• **LISTED RECORDS**:

::::::::::

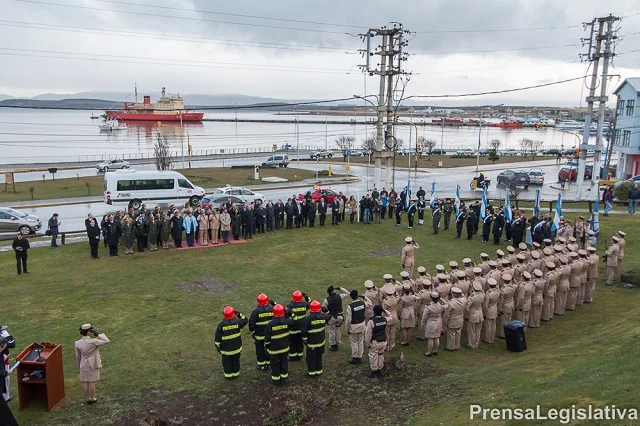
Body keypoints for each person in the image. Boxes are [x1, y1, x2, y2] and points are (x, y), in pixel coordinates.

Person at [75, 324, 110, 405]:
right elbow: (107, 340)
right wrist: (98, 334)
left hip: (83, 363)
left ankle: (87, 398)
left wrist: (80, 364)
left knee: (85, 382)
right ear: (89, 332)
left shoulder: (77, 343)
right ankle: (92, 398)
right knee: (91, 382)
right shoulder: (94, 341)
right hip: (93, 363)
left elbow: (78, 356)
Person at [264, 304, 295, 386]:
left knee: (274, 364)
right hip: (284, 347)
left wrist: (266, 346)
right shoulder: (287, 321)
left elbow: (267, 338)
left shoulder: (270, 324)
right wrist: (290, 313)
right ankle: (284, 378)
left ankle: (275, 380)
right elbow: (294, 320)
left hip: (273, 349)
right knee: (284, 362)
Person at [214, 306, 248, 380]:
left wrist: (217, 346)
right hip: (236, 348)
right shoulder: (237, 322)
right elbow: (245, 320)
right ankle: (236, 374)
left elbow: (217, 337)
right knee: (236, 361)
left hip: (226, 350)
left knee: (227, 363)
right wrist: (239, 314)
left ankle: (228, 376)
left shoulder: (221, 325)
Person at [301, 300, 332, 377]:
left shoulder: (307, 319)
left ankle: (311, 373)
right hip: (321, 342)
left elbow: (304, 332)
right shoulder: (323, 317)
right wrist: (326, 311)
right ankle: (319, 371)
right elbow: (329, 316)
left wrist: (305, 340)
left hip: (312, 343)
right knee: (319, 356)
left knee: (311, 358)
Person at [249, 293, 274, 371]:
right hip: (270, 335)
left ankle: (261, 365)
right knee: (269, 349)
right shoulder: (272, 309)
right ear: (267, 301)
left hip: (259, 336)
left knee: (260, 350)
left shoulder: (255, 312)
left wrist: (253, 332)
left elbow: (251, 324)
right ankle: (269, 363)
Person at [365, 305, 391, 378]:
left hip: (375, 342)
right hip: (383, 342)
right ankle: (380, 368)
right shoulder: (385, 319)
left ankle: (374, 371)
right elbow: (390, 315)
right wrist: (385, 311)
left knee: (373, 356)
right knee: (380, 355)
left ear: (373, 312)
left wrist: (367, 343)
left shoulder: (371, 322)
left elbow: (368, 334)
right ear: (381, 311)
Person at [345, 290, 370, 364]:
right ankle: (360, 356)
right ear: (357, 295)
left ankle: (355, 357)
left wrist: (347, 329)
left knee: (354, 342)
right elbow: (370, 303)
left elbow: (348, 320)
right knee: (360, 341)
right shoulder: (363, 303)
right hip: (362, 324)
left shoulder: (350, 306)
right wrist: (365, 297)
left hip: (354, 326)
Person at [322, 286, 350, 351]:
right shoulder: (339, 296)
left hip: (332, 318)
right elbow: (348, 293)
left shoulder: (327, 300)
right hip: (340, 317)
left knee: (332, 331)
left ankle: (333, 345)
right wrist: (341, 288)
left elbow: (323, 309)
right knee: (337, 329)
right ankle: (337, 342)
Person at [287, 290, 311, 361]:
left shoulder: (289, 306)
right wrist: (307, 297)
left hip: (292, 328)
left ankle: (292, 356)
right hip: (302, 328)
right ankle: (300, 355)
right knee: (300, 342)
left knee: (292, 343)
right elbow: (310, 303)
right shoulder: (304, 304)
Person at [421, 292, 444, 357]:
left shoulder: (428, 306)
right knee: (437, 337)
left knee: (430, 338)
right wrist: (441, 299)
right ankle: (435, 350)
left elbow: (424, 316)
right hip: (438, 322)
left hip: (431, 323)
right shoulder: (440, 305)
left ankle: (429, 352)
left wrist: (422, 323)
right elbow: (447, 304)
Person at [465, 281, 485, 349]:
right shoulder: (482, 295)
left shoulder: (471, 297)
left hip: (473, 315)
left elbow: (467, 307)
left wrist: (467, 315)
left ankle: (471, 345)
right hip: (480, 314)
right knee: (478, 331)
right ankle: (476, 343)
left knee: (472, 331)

::::::::::

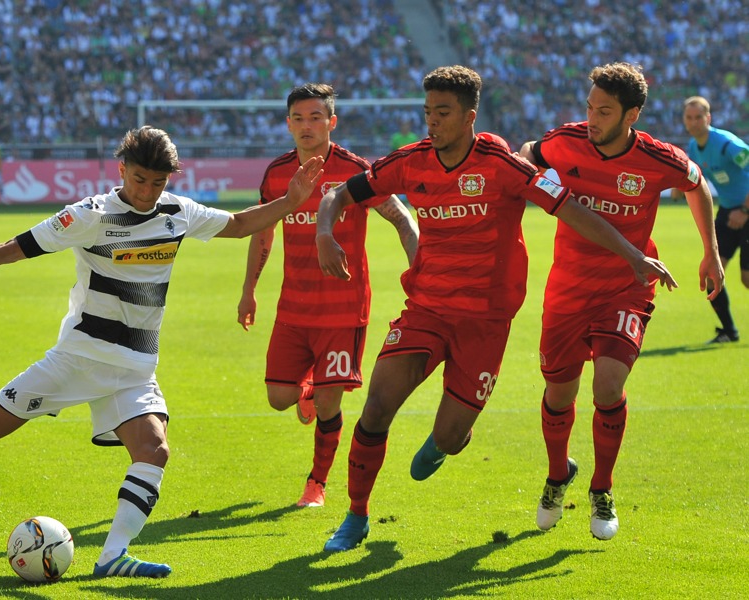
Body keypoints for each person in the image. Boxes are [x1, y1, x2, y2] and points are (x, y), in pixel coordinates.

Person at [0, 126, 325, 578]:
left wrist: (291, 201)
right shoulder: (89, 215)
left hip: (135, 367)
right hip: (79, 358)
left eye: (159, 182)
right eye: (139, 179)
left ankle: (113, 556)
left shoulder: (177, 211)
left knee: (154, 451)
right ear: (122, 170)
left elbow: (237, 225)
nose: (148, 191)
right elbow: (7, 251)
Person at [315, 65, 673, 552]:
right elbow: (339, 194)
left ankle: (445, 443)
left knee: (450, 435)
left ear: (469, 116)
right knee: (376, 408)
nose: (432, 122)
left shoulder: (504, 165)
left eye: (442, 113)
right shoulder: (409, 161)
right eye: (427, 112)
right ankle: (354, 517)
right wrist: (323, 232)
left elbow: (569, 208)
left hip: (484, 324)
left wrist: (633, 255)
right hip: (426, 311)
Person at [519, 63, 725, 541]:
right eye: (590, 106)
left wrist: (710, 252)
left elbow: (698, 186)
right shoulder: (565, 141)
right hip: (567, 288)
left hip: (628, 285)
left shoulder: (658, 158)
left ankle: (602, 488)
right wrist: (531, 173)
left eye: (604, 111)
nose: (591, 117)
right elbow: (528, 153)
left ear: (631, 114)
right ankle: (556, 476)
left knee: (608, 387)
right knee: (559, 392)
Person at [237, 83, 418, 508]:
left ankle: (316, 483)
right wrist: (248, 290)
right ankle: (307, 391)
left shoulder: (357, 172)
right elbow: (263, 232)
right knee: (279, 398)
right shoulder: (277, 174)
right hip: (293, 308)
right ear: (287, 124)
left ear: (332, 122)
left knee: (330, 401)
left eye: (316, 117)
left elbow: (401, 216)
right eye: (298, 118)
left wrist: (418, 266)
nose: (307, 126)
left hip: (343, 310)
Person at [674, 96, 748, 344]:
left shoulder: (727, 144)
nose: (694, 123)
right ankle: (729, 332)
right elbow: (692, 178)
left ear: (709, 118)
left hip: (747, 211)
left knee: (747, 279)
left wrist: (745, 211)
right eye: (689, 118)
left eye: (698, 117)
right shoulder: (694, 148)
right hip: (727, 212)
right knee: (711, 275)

::::::::::

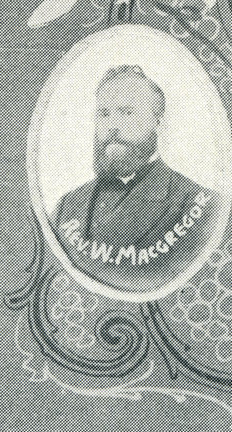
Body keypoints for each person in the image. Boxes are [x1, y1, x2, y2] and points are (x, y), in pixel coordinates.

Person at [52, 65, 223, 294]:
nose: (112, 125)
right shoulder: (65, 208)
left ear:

::::::::::

Looking at the records above, return exactly the lines from the line with "left hip: (292, 328)" to the line with "left knee: (472, 331)", both ends included.

left hip: (292, 328)
left ankle: (292, 356)
right hip: (302, 328)
right ankle: (300, 355)
right knee: (300, 342)
left knee: (292, 343)
right elbow: (310, 303)
right shoulder: (304, 304)
Person at [421, 292, 444, 357]:
left shoulder: (428, 306)
right knee: (437, 337)
left knee: (430, 338)
right wrist: (441, 299)
right ankle: (435, 350)
left elbow: (424, 316)
right hip: (438, 322)
left hip: (431, 323)
right shoulder: (440, 305)
left ankle: (429, 352)
left wrist: (422, 323)
right elbow: (447, 304)
Person at [465, 281, 485, 349]:
right shoulder: (482, 295)
left shoulder: (471, 297)
left hip: (473, 315)
left elbow: (467, 307)
left wrist: (467, 315)
left ankle: (471, 345)
right hip: (480, 314)
right knee: (478, 331)
right ankle: (476, 343)
left knee: (472, 331)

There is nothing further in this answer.